EXTRACT TO READ:
○ ○ ○ ○ ○
# All alone in the Uintas



## Texscala (Sep 8, 2007)

We were expecting some company up high over the weekend but were surprised to find everyone else stayed at the lower lakes.

We had the whole upper basin to ourselves all day Saturday and had a ball. We landed over 60 fish and lost twice that. Only complaint were the 5 inch tigers that would attack the lures. About 1/3 of the fish were between 5 to 9 inches. The rest were between 12 and 19.

Beautiful fish and great eating. We put down 40 miles in 3 days and fished 2 streams and 4 lakes.


----------



## Nor-tah (Dec 16, 2007)

Nice job!! That looks cool on dries! Glad the dog got to go along and enjoy it too!


----------



## Jed (Feb 25, 2009)

Awesome dude!


----------



## LOAH (Sep 29, 2007)

All alone? Nice!

Those cutts are beauties, especially for the Uintas. Very nice.

Do I detect a prototype Jake's lure?


----------



## JERRY (Sep 30, 2007)
○ ○ ○ ○ ○
EXCERPTED DATA:

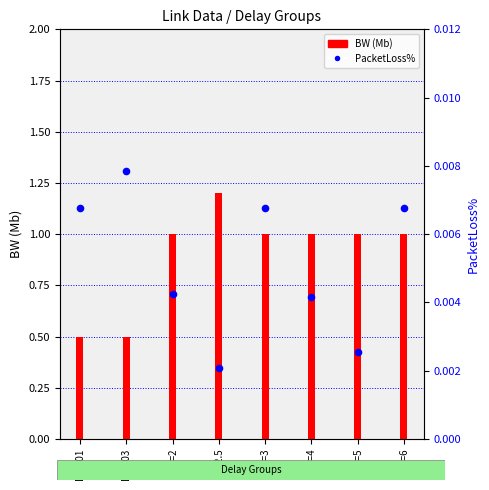

At how many categories does at least one series exceed 0?

8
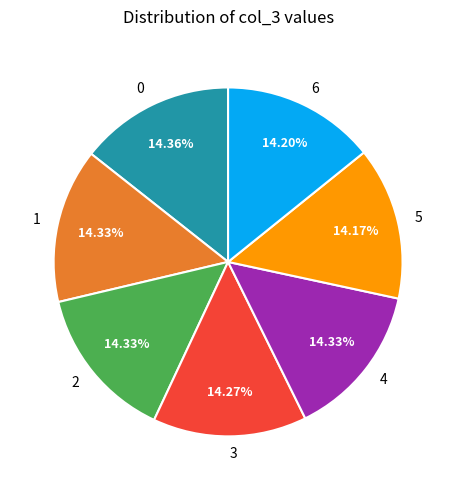

Combined, do 4 and 0 account for over 50%?

No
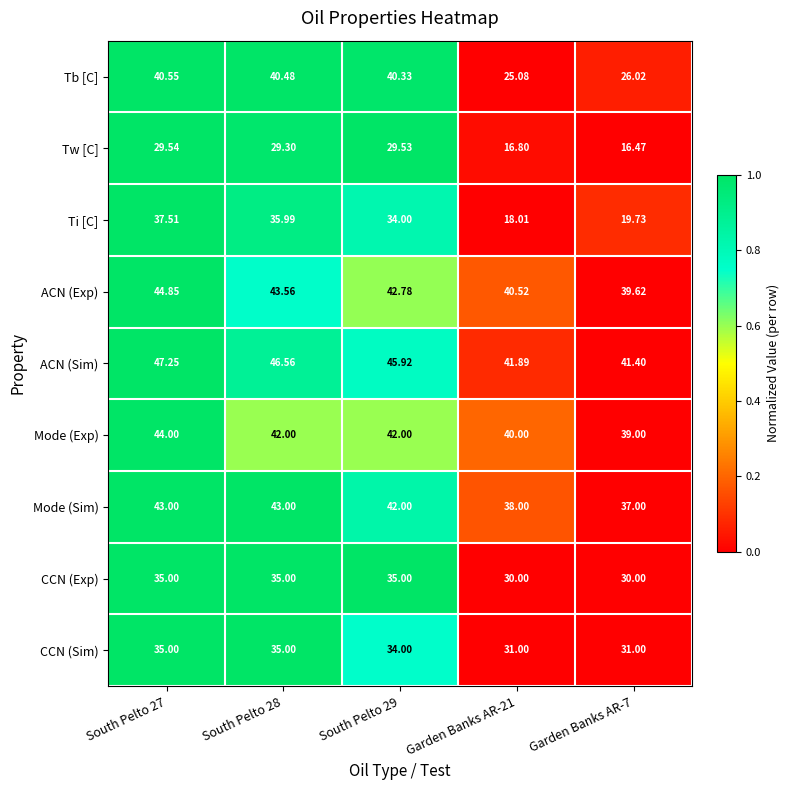

Which series has the largest total across all categories?

ACN (Sim)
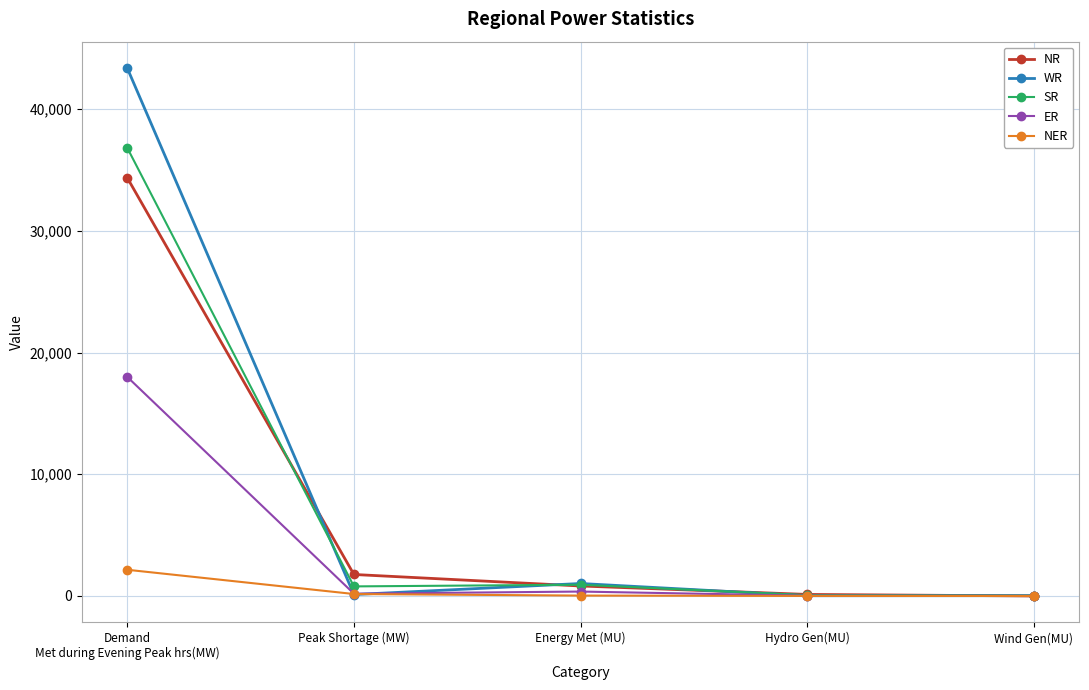

True or false: NR has a value of 3 at Wind Gen(MU).

True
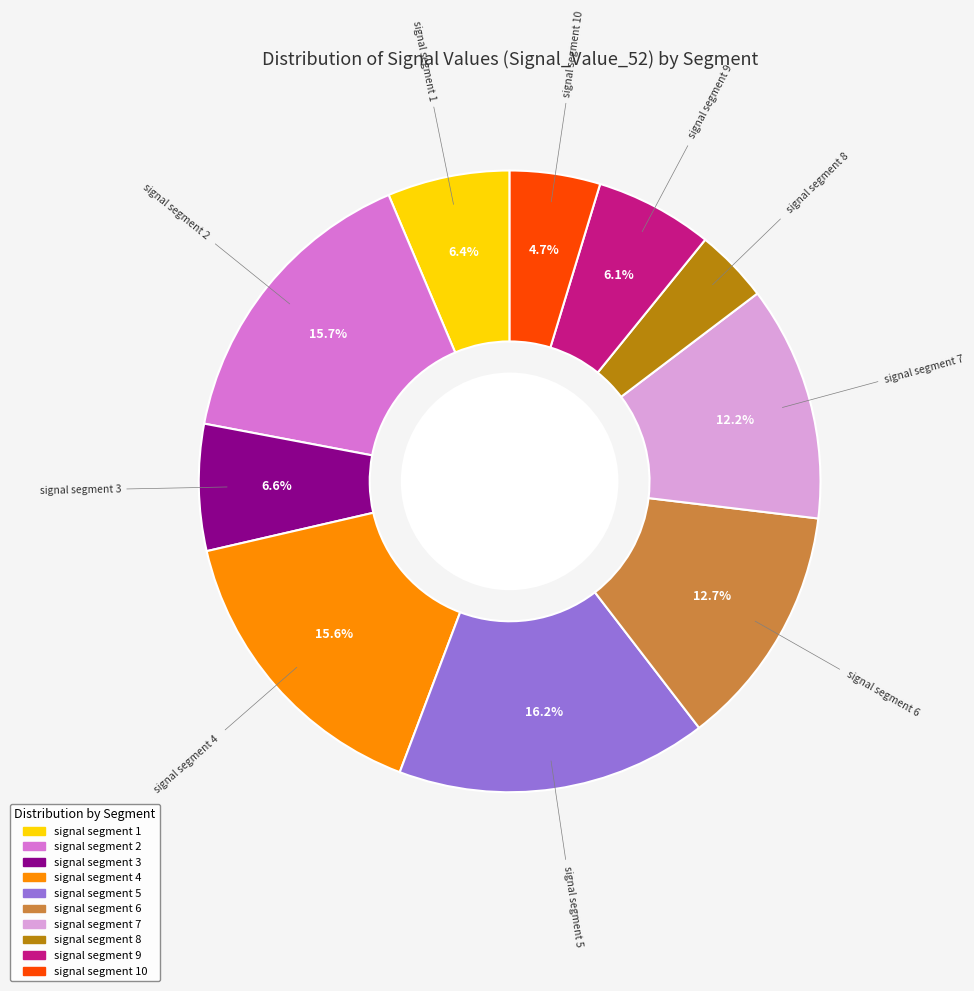

How many segments does this pie chart have?

10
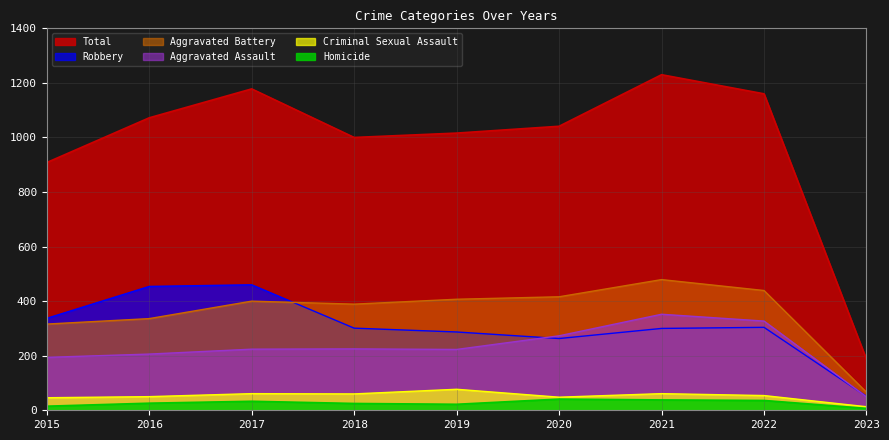

Which series has the largest range (max minus min)?

Total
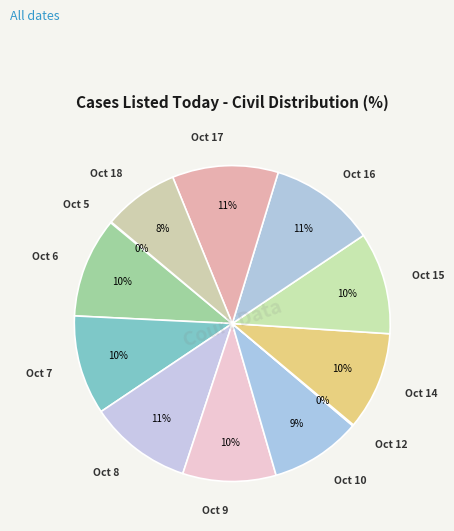

Does any single category account for the majority?

No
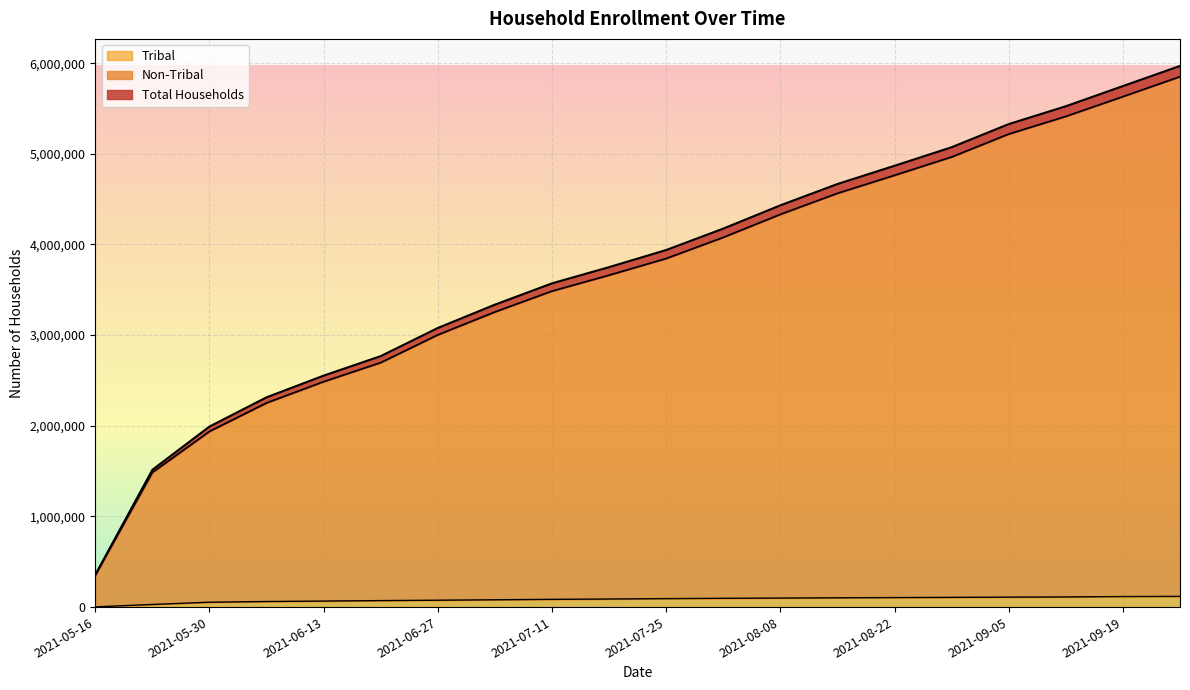

How many values in the Non-Tribal series are below 3845379?

10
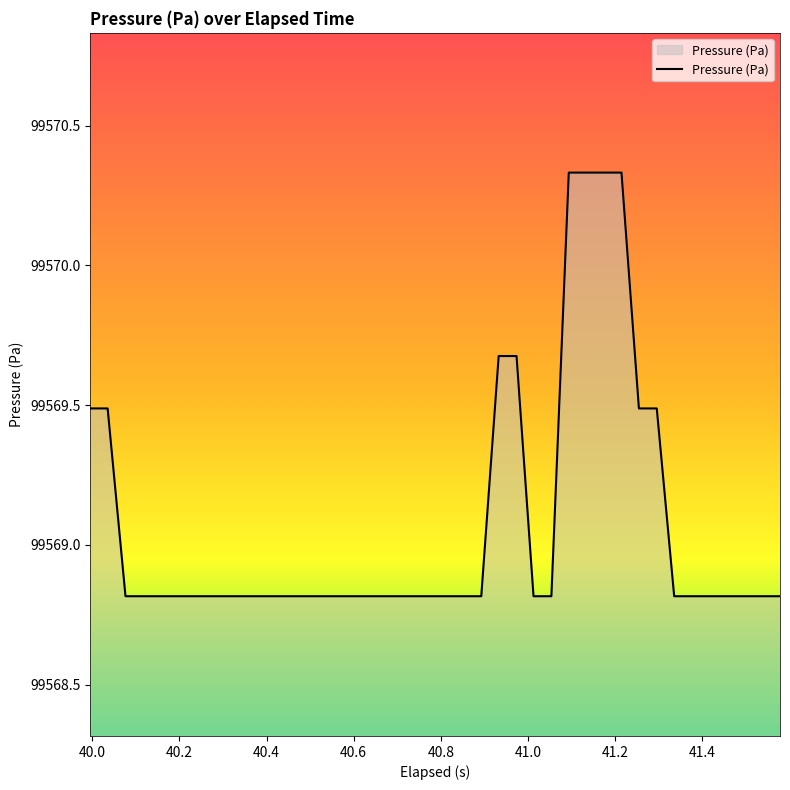

What is the smallest value displayed?

99568.8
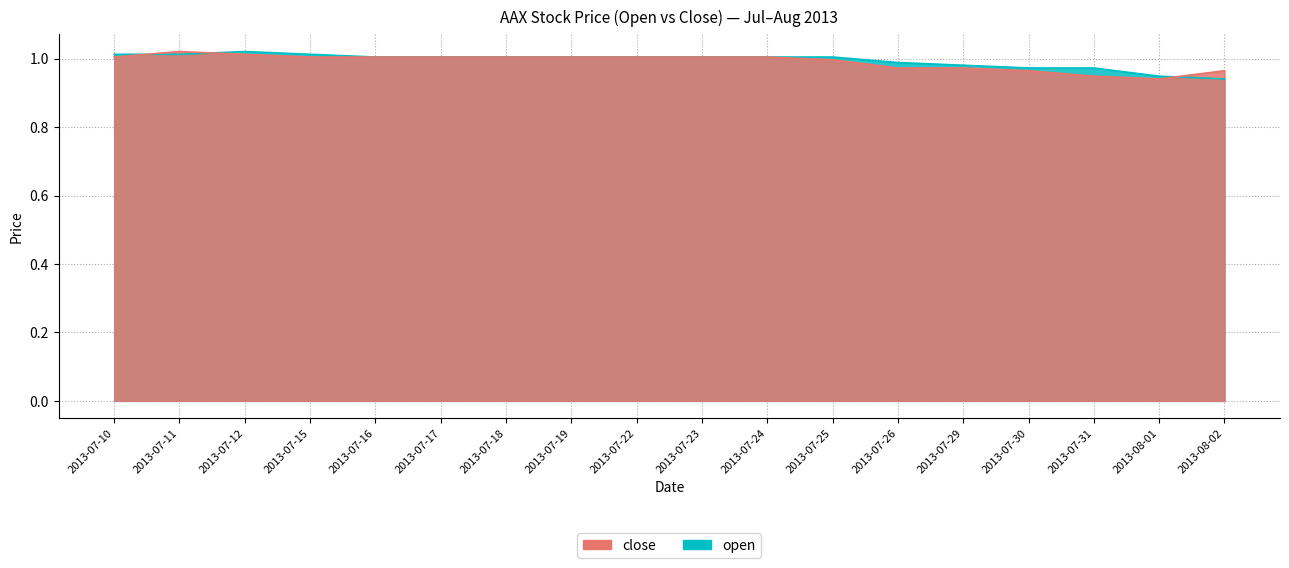

What is the label of the 16th point from the right?

2013-07-12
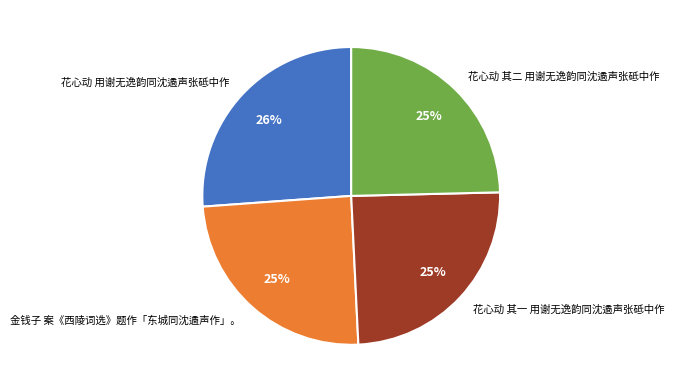

To the nearest percent, what percentage of the pie is 花心动 其二 用谢无逸韵同沈遹声张砥中作?

25%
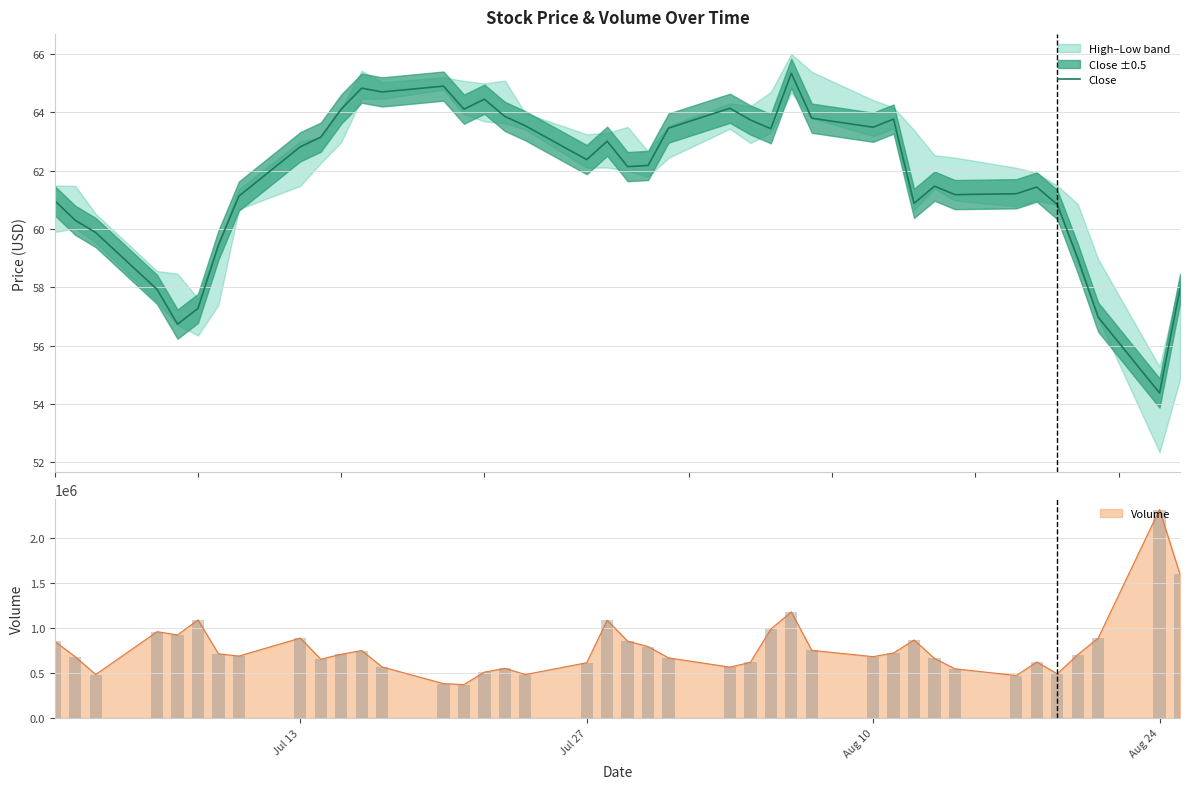

Reading left to right, extract all data points from this chart.

61.0	60.3	59.9	57.9	56.7	57.3	59.5	61.1	62.8	63.2	64.1	64.8	64.7	64.9	64.1	64.4	63.9	63.5	62.4	63.0	62.1	62.2	63.5	64.1	63.7	63.4	65.3	63.8	63.5	63.8	60.9	61.5	61.2	61.2	61.4	60.8	59.0	57.0	54.4	58.0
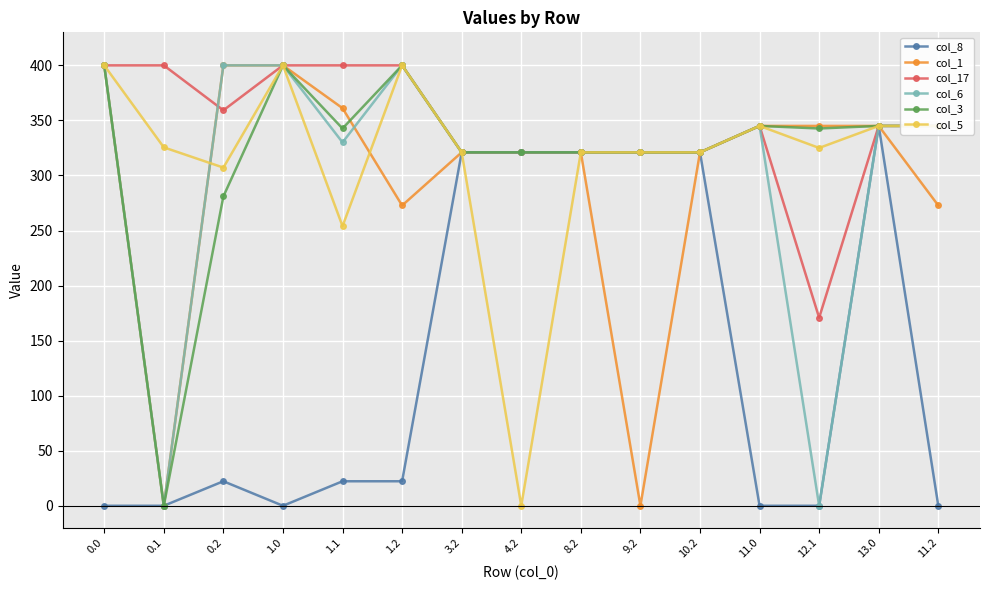

Which series has the largest total across all categories?

col_17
○ ○ ○ ○ ○
ACTIVITIES:
**a)** Answer these about the Uintas fishing thread, one answer per line:
(i) How many miles did the group cover in 3 days?
(ii) How many fish did the group land?
(iii) What kind of lure does LOAH ask about?
**b)** Pick up the Uintas fishing thread and keep it going from the point where it stops.

EXERCISE RESULTS:
**a)**
(i) 40 miles
(ii) Over 60
(iii) A prototype Jake's lure

**b)**
Looks like you had a great time. I'm jealous!


----------



## NHS (Sep 7, 2007)

Looks like a blast! Any particular reason you like to fish in your pajama pants? :lol:


----------



## Texscala (Sep 8, 2007)

NHS said:


> Any particular reason you like to fish in your pajama pants? :lol:


They are old school North Face hiking/climbing pants. Ugly as ugly can be but comfy and light as a feather. Every ounce counts when you are up there.


----------



## NHS (Sep 7, 2007)

:lol: I'm just giving you a hard time. I have far uglier clothes than that. :lol:


----------



## Texscala (Sep 8, 2007)

NHS said:


> I have far uglier clothes than that. :lol:


I find that hard to believe.


----------



## dank80 (Oct 31, 2007)

Looks like you had a great trip. Glad you caught some nice fish up there.


----------



## wyogoob (Sep 7, 2007)

Are you sure you were all alone?


----------



## wyogoob (Sep 7, 2007)

By the way, nice fish.


----------



## dank80 (Oct 31, 2007)

wyogoob said:


> Are you sure you were all alone?


This is a sweet picture. I was up there a month ago and was intending to make it to the upper lake but I was catching so many nice fish I couldn't pull myself away to get up there.


----------



## wyogoob (Sep 7, 2007)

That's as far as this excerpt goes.